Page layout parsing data

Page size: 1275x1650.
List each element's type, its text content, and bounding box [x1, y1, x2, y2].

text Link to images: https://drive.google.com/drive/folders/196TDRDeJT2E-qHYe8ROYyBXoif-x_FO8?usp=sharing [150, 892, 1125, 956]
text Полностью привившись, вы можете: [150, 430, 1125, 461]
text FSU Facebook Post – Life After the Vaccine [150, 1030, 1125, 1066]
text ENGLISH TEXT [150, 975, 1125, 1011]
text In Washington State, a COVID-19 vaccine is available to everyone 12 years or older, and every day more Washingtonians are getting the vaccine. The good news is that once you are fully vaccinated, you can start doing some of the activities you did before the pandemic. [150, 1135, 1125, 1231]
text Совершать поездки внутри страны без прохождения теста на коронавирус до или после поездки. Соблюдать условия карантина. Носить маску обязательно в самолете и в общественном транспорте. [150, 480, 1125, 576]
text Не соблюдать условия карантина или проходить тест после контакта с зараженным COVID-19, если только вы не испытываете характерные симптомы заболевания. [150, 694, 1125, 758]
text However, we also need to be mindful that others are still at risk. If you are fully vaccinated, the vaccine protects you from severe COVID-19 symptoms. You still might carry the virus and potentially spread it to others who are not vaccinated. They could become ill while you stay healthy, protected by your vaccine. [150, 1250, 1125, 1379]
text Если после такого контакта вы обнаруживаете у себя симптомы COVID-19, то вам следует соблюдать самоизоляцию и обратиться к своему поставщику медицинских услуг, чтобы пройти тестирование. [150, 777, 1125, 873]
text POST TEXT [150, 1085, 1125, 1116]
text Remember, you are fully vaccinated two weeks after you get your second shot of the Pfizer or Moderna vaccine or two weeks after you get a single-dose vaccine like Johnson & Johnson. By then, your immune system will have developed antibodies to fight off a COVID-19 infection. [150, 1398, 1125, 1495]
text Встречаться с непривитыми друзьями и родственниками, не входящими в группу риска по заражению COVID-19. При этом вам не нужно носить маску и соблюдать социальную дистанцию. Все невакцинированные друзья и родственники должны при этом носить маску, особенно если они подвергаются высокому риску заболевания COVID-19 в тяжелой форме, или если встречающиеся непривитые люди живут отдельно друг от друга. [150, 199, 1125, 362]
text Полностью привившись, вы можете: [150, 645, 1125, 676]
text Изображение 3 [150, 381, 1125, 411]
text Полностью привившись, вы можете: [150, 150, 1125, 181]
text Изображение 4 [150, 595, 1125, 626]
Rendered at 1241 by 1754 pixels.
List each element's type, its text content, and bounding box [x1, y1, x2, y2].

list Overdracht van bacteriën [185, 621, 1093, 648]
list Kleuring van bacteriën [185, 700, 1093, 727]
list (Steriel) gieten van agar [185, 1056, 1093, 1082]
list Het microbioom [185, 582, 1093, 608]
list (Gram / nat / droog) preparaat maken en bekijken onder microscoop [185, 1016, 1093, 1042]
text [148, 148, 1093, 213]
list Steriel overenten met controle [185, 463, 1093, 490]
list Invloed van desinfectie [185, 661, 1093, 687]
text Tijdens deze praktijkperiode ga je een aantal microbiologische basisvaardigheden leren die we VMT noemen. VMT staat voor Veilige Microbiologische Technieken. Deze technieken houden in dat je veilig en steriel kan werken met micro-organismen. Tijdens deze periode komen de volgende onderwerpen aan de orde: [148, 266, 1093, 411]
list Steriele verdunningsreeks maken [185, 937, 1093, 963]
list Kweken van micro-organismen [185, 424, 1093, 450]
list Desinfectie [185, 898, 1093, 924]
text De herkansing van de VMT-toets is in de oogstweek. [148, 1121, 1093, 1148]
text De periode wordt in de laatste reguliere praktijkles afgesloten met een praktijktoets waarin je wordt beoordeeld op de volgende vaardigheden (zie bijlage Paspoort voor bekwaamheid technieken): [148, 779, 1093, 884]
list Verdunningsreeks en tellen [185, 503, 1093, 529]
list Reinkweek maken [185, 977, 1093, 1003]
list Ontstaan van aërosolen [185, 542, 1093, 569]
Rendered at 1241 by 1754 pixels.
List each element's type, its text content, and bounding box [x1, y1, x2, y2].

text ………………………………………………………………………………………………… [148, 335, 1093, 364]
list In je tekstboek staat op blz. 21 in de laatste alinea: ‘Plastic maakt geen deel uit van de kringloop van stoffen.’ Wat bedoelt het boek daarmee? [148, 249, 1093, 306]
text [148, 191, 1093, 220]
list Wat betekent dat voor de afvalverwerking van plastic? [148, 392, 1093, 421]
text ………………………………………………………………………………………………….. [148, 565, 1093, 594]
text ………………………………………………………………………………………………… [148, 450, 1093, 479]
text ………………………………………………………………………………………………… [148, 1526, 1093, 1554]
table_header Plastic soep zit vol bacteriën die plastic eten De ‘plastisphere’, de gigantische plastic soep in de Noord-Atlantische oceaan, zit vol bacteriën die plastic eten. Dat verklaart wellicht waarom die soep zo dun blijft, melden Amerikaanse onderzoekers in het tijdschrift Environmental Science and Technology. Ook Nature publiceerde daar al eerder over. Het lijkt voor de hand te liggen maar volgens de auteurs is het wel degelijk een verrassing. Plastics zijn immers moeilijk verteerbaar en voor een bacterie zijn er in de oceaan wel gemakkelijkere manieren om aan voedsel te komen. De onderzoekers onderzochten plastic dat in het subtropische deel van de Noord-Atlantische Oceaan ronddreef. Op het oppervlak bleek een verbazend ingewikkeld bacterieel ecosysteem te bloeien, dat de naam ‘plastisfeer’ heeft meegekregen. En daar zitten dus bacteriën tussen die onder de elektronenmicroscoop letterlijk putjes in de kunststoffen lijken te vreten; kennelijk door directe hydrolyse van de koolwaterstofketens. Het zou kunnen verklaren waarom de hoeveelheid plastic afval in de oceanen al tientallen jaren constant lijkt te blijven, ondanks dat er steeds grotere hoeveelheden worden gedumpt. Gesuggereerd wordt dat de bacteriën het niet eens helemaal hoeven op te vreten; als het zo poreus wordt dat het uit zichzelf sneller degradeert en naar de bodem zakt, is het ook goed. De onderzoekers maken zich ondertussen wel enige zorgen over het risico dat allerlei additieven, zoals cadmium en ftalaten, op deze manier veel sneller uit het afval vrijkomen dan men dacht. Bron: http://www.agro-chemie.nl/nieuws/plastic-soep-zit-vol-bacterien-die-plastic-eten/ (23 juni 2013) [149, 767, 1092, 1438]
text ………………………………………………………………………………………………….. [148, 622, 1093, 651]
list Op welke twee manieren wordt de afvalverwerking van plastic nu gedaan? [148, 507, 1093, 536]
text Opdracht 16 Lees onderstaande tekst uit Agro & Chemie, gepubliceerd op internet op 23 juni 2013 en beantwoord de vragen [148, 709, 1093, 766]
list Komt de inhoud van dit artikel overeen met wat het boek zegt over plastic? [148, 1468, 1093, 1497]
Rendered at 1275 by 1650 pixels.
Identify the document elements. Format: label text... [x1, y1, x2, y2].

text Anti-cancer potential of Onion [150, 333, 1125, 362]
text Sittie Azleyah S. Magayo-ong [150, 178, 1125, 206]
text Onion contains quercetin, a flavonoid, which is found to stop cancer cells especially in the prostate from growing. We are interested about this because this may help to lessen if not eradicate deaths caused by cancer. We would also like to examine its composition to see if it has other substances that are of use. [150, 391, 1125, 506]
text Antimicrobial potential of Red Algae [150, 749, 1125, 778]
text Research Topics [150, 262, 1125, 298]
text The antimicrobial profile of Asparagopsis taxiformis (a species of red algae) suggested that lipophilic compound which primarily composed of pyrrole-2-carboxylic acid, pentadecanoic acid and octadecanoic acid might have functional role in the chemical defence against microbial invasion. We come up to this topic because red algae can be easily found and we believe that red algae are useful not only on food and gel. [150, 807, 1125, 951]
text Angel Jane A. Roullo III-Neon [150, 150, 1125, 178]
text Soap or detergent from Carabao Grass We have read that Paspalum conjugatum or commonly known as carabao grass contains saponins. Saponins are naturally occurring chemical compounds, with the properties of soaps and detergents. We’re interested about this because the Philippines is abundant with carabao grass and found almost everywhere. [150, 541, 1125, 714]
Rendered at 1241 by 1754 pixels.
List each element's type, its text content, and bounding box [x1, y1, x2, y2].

#### Prompt:
Every line of the data above that contains the word "maken" should be counted; please give the total alone.

#### Written answer:
4